Indiana University Bloomington

Luddy School of Informatics, Computing, and Engineering

Technical Report TR528:
MD-SQL: A Language for Meta-Data Queries over Relational Databases

C. M. Rood, D. Van Gucht and F. I. Wyss
(Jul 1999), 20 pages pages
Abstract:
Future users of large, interconnected databases and data warehouses will increasingly require schematic transparency of data manipulation systems, in that (i) data from heterogeneous sources must be compared and interrelated and (ii) data must be queried and extracted by distant users having minimal knowledge of its logical structure. A query language that abstracts over meta-data as well as ordinary data is needed. Previous work in this area has resulted in HILOG, SchemaLog and SchemaSQL. Although SchemaSQL improves on its predecessors, it remains somewhat informal and relies on a specialized transformation into a fragment of the tabular algebra to give it a viable operational semantics. In contrast, we provide a complete EBNF for Meta-Data SQL (MD-SQL) as a straightforward extension of a relationally complete subset of standard SQL. Like SchemaSQL, MD-SQL allows queries involving meta-data and ordinary data in a multi-database context over potentially disparate platforms. Schematic elements and data are freely interchangeable, and queries are allowed whose output type cannot be known at compile time. Unlike SchemaSQL however, each MD-SQL query translates into a series of simple, atomic operations, each of which is inherently relational.

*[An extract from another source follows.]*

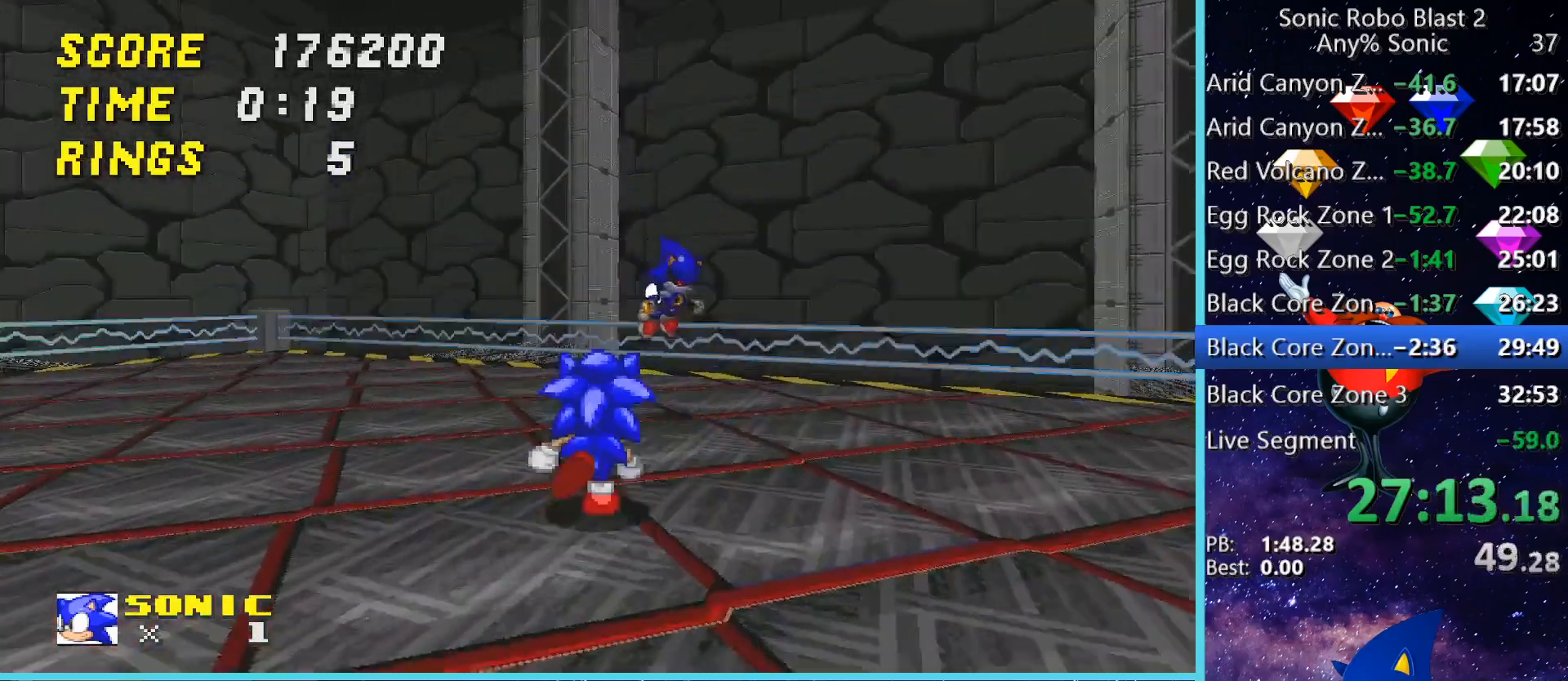
{"keys": ["d"], "mouse": [], "events": [[80, "space", "down"], [80, "w", "up"], [160, "d", "down"], [160, "space", "up"]]}
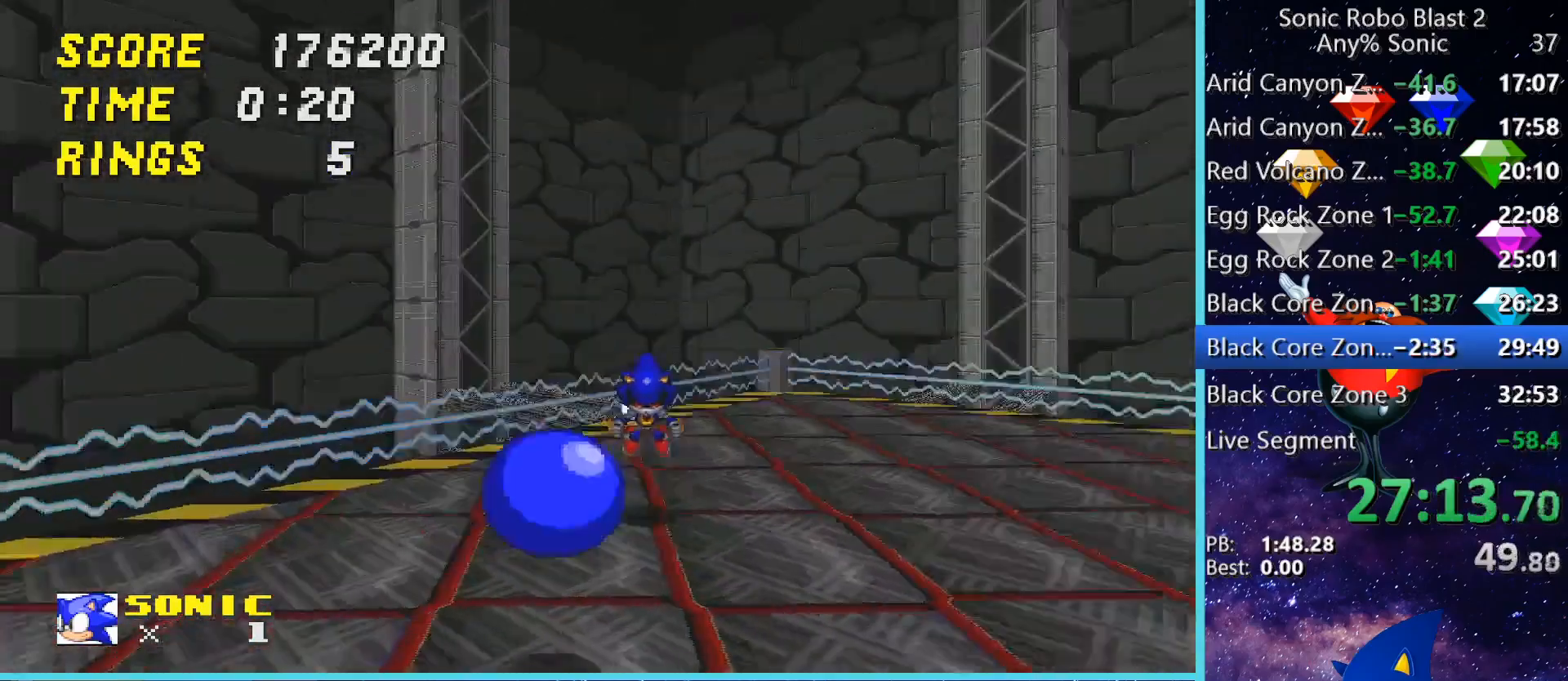
{"keys": ["d", "w"], "mouse": [], "events": [[120, "w", "down"]]}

We formalize this translation by presenting a complete meta-algebra which is shown to be equivalent to MD-SQL. Furthermore, we provide some complexity results, in particular that MD-SQL and the meta-algebra yield characterizations of PSPACE. We also give results concerning when the output type of an MD-SQL query can be deduced at compile time. Finally we briefly discuss an implementation of MD-SQL over an ordinary, relational system that uses the DynamicSQL/CLI standard. Since MD-SQL is relational in nature, our implementation can benefit directly from existing query optimization techniques.